(What is required) Although the records include pictures, print only the rest, exactly as written.
[[ Records supplied, beginning ]]
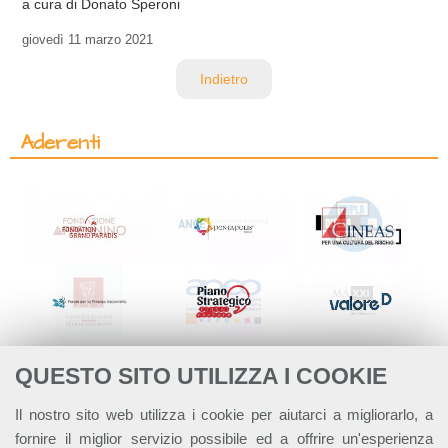
a cura di Donato Speroni
giovedì
11 marzo 2021
Indietro
Aderenti
QUESTO SITO UTILIZZA I COOKIE
Il nostro sito web utilizza i cookie per aiutarci a migliorarlo, a
fornire il miglior servizio possibile ed a offrire un'esperienza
[[ Records supplied, end ]]
(Answer box)
a cura di Donato Speroni
giovedì
11 marzo 2021
Indietro
Aderenti
QUESTO SITO UTILIZZA I COOKIE
Il nostro sito web utilizza i cookie per aiutarci a migliorarlo, a
fornire il miglior servizio possibile ed a offrire un'esperienza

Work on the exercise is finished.